15. Cet impératif de disposer d'une base de coûts précise et fiable souffre d'une rédaction de l'article 2 du projet de décret insuffisamment rigoureuse. Le texte se réfère en effet tantôt à la notion de charge (exploitation, amortissement, rémunération du capital), qui a une signification comptable opérationnelle, tantôt à celle de coût, qui n'en a pas. Ainsi les immobilisations existantes donnent lieu à des dotations d'amortissement, mais les nouveaux investissements à la prise en compte de « coûts de développement des réseaux », alors qu'il s'agit d'amortissements et de rémunération du capital investi (déjà prise en compte par ailleurs).
16. Faute de disposer de références comptables et tarifaires antérieures, en l'absence jusqu'à maintenant d'une facturation autonome de la distribution, le régulateur dépend des chiffres établis et communiqués par les distributeurs pour fixer les premiers tarifs de distribution.
17. Aussi, le conseil souligne-t-il le caractère déterminant, pour la réussite de la réforme engagée, d'une bonne connaissance par le régulateur chargé d'établir les tarifs d'utilisation des réseaux des comptes de l'activité de distribution. En conséquence, il est essentiel et urgent de réaliser les audits comptables des coûts présentés par les distributeurs.
18. L'insuffisance de l'information, aujourd'hui disponible, recommande de limiter à l'exercice en cours la durée de validité de ces premiers tarifs.
19. Des adaptations sont apportées aux règles tarifaires dans le but de tenir compte de la situation de la distribution existant en France avant l'ouverture du marché du gaz à la concurrence ; ce premier barème tarifaire répond à la volonté d'assurer une transition sans déstabiliser l'économie générale de l'activité de distribution.

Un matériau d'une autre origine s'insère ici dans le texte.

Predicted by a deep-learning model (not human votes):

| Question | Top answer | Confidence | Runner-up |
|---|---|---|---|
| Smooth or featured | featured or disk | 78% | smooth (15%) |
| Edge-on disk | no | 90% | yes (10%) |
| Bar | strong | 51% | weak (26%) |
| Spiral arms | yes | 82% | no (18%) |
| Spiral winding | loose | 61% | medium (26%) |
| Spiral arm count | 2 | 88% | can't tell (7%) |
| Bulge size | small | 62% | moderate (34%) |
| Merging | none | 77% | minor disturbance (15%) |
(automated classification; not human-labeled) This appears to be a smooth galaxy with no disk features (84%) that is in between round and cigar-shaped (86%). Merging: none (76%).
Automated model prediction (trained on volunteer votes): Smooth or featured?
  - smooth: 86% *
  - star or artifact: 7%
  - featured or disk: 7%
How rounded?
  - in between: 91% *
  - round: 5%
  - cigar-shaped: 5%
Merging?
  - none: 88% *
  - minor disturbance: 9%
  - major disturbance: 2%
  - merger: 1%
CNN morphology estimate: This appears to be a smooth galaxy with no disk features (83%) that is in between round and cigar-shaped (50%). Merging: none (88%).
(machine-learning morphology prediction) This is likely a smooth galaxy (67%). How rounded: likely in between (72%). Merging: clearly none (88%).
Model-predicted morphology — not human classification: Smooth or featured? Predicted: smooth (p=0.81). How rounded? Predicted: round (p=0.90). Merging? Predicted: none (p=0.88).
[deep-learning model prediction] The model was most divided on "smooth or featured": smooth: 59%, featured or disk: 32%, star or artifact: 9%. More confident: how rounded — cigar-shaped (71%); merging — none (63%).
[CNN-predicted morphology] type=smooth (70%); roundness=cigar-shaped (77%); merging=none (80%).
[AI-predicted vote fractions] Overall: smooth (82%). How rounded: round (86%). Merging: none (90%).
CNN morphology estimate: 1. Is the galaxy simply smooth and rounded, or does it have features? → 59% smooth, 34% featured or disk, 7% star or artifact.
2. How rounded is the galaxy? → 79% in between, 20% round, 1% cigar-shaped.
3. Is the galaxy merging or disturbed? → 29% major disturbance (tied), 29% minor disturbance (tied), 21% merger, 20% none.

20. Le décret prévoit une première dérogation pour les 13 distributeurs n'ayant pas de comptabilité dissociée par activité. Les modalités de calcul de leurs tarifs restent inchangées, mais tous ces opérateurs partagent un tarif unique, égal à la moyenne des tarifs pratiqués, antérieurement à la nouvelle législation par les 3 distributeurs les plus petits.
21. L'unicité de ce tarif, qui est supposé refléter les coûts, pose un problème au regard de la grande disparité de taille entre ces 13 entreprises : en 2002, la plus importante d'entre elles vendait 239 100 MWh de gaz et la plus petite 22 550 MWh. La solution pragmatique retenue encourt ainsi la critique d'aligner les prix pratiqués par ce groupe de distributeurs sur les moins performants d'entre eux, ce qui n'est propice ni à l'efficacité du service offert, ni au jeu de la concurrence.
22. Ces entreprises devant bénéficier d'un prix fixe garanti pour leurs services, un audit de leurs coûts réels mériterait d'être envisagé, la complexité des comptes correspondants étant faible au vu de la taille de ces entreprises.
23. De plus, le problème posé par l'absence d'une comptabilité séparée par activité pour les régies de petite taille pourrait trouver en partie sa réponse par un renforcement des obligations concernant la tenue d'un budget annexe pour les services publics industriels et commerciaux prévue au code général des collectivités territoriales, en demandant la tenue d'un budget distinct par activité (gaz, électricité, eau).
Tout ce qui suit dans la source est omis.